→ Extracted page text data
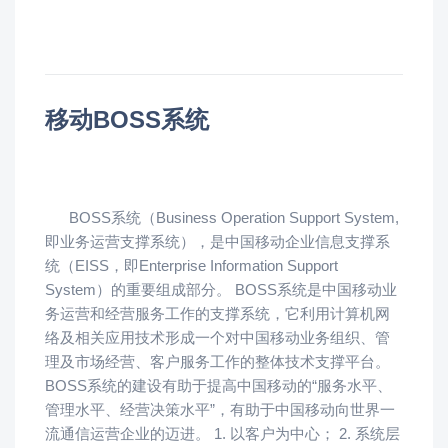
移动BOSS系统
BOSS系统（Business Operation Support System,
即业务运营支撑系统），是中国移动企业信息支撑系
统（EISS，即Enterprise Information Support
System）的重要组成部分。 BOSS系统是中国移动业
务运营和经营服务工作的支撑系统，它利用计算机网
络及相关应用技术形成一个对中国移动业务组织、管
理及市场经营、客户服务工作的整体技术支撑平台。
BOSS系统的建设有助于提高中国移动的“服务水平、
管理水平、经营决策水平”，有助于中国移动向世界一
流通信运营企业的迈进。 1. 以客户为中心； 2. 系统层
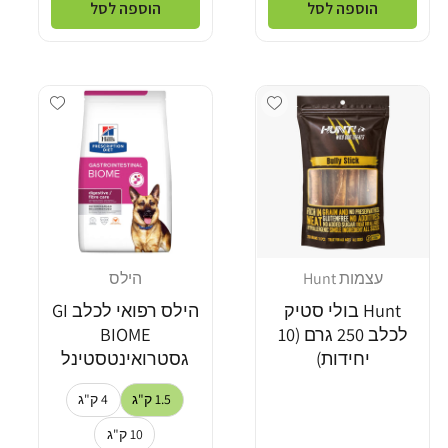
הוספה לסל
הוספה לסל
dd wishlist
Add wishlist
עצמות Hunt
הילס
מוֹכֵר:
מוֹכֵר:
Hunt בולי סטיק
הילס רפואי לכלב GI
לכלב 250 גרם (10
BIOME
יחידות)
גסטרואינטסטינל
1.5 ק"ג
4 ק"ג
10 ק"ג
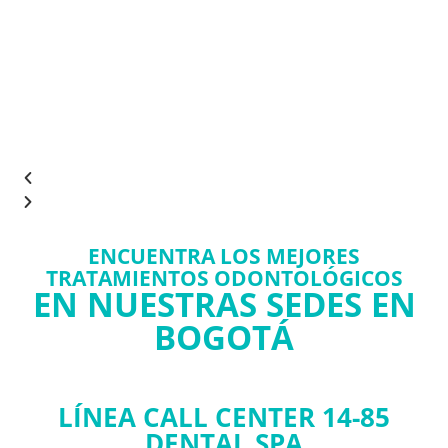
ENCUENTRA LOS MEJORES
TRATAMIENTOS ODONTOLÓGICOS
EN NUESTRAS SEDES EN
BOGOTÁ
LÍNEA CALL CENTER 14-85
DENTAL SPA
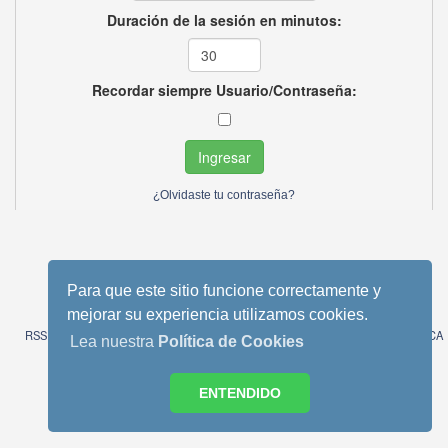
Duración de la sesión en minutos:
Recordar siempre Usuario/Contraseña:
¿Olvidaste tu contraseña?
Tema móvil basado en Reboot 2.0.1 de StudioCrimes
Para que este sitio funcione correctamente y
SMF 2.0.13
|
SMF © 2013
,
Simple Machines
mejorar su experiencia utilizamos cookies.
SimplePortal © 2008-2014, SimplePortal
RSS
WAP2
AVISO LEGAL
POLITICA DE COOKIES
POLITICA
Lea nuestra
Política de Cookies
DE PRIVACIDAD
ENTENDIDO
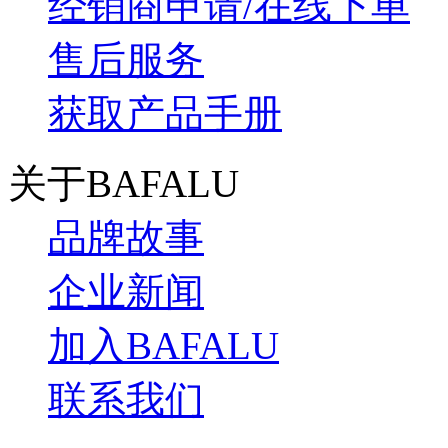
经销商申请/在线下单
售后服务
获取产品手册
关于BAFALU
品牌故事
企业新闻
加入BAFALU
联系我们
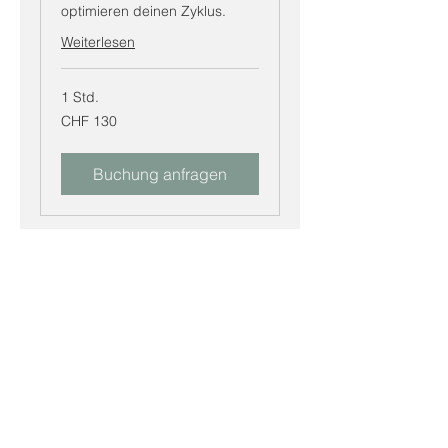
optimieren deinen Zyklus.
Weiterlesen
1 Std.
130
CHF 130
Schweizer
Franken
Buchung anfragen
Hormonberatung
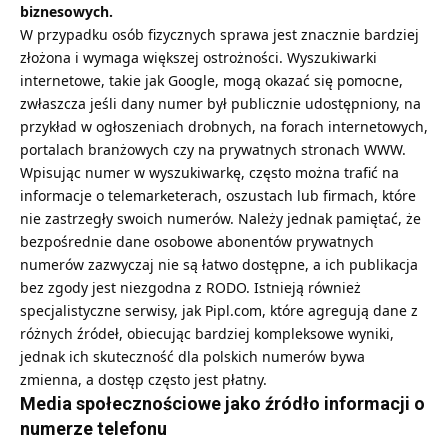
biznesowych.
W przypadku osób fizycznych sprawa jest znacznie bardziej
złożona i wymaga większej ostrożności. Wyszukiwarki
internetowe, takie jak Google, mogą okazać się pomocne,
zwłaszcza jeśli dany numer był publicznie udostępniony, na
przykład w ogłoszeniach drobnych, na forach internetowych,
portalach branżowych czy na prywatnych stronach WWW.
Wpisując numer w wyszukiwarkę, często można trafić na
informacje o telemarketerach, oszustach lub firmach, które
nie zastrzegły swoich numerów. Należy jednak pamiętać, że
bezpośrednie dane osobowe abonentów prywatnych
numerów zazwyczaj nie są łatwo dostępne, a ich publikacja
bez zgody jest niezgodna z RODO. Istnieją również
specjalistyczne serwisy, jak Pipl.com, które agregują dane z
różnych źródeł, obiecując bardziej kompleksowe wyniki,
jednak ich skuteczność dla polskich numerów bywa
zmienna, a dostęp często jest płatny.
Media społecznościowe jako źródło informacji o
numerze telefonu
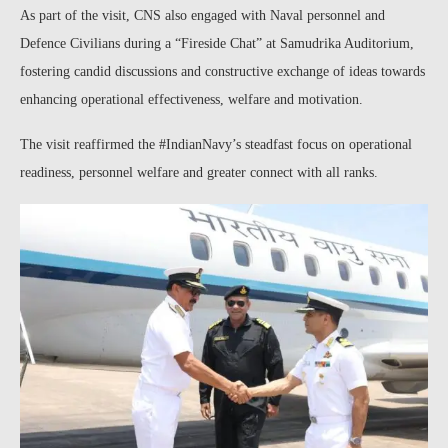
As part of the visit, CNS also engaged with Naval personnel and
Defence Civilians during a “Fireside Chat” at Samudrika Auditorium,
fostering candid discussions and constructive exchange of ideas towards
enhancing operational effectiveness, welfare and motivation.
The visit reaffirmed the #IndianNavy’s steadfast focus on operational
readiness, personnel welfare and greater connect with all ranks.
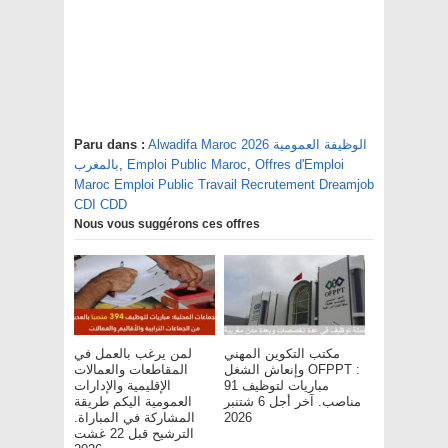
Alwadifa Maroc 2026 الوظيفة العمومية
Paru dans :
Offres d'Emploi
,
Emploi Public Maroc
,
بالمغرب
Maroc Emploi Public Travail Recrutement Dreamjob
CDI CDD
Nous vous suggérons ces offres
مكتب التكوين المهني
لمن يرغب بالعمل في
وإنعاش الشغل OFPPT :
المقاطعات والعمالات
مباريات لتوظيف 91
الإقليمية والإدارات
مناصب. آخر أجل 6 شتنبر
العمومية اليكم طريقة
2026
المشاركة في المباراة.
الترشيح قبل 22 غشت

→ WHAT IS REQUIRED
State how many lines in the listing above contain the word "Maroc". Reply with the number alone.

→ YOUR SOLUTION
3